--- Begin Records ---

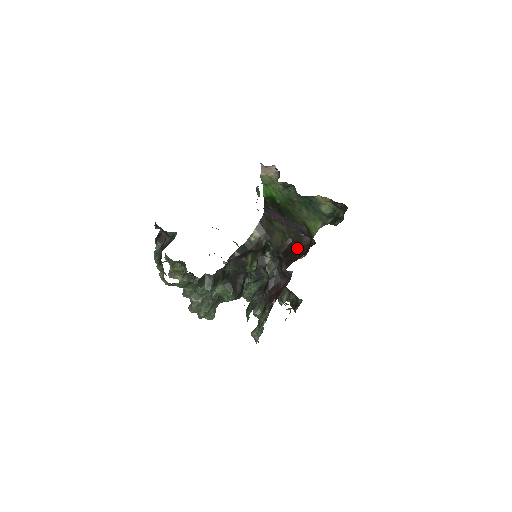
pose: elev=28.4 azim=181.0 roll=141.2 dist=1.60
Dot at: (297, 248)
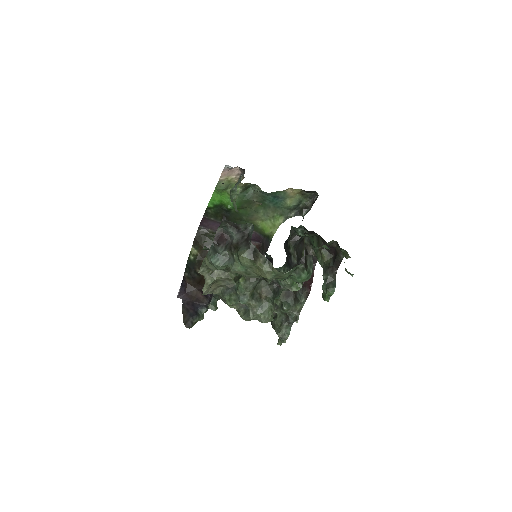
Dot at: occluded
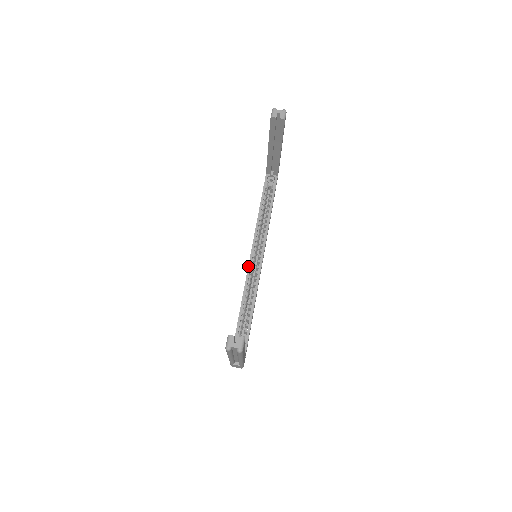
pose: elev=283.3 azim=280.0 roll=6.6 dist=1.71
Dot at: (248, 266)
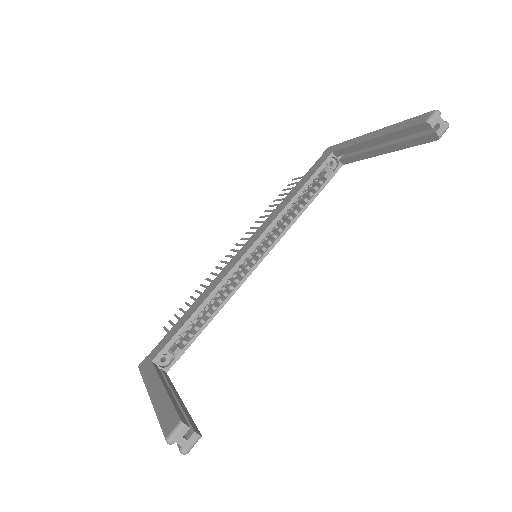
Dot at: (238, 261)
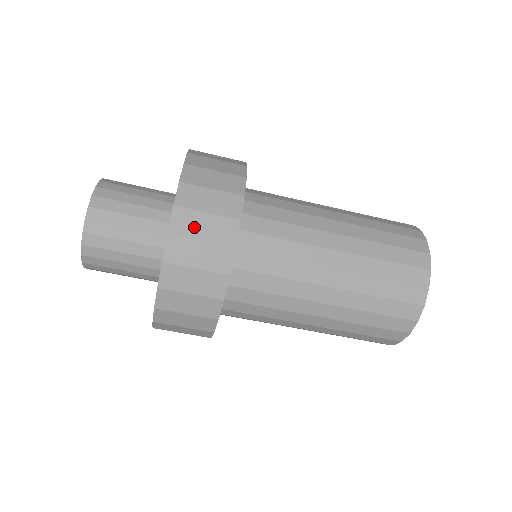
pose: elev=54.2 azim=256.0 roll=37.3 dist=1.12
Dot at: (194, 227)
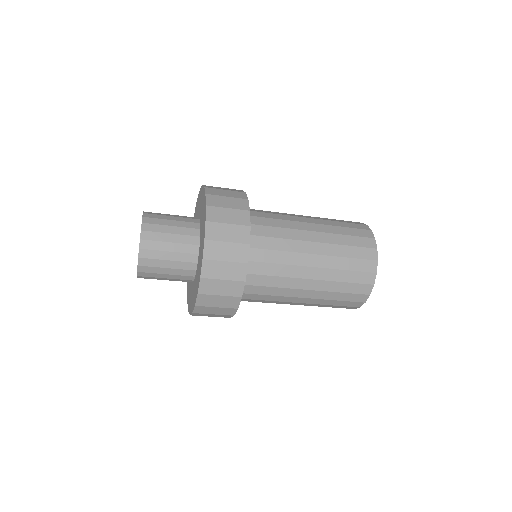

--- End Records ---

#### Instructions to follow:
Swap "pose" for "camera" throughout the records and change nothing else. Leave the pictures out.

#### The output:
camera: elev=28.4 azim=181.0 roll=141.2 dist=1.60
Dot at: (297, 248)
Dot at: occluded
camera: elev=283.3 azim=280.0 roll=6.6 dist=1.71
Dot at: (248, 266)
Dot at: (238, 261)
camera: elev=54.2 azim=256.0 roll=37.3 dist=1.12
Dot at: (194, 227)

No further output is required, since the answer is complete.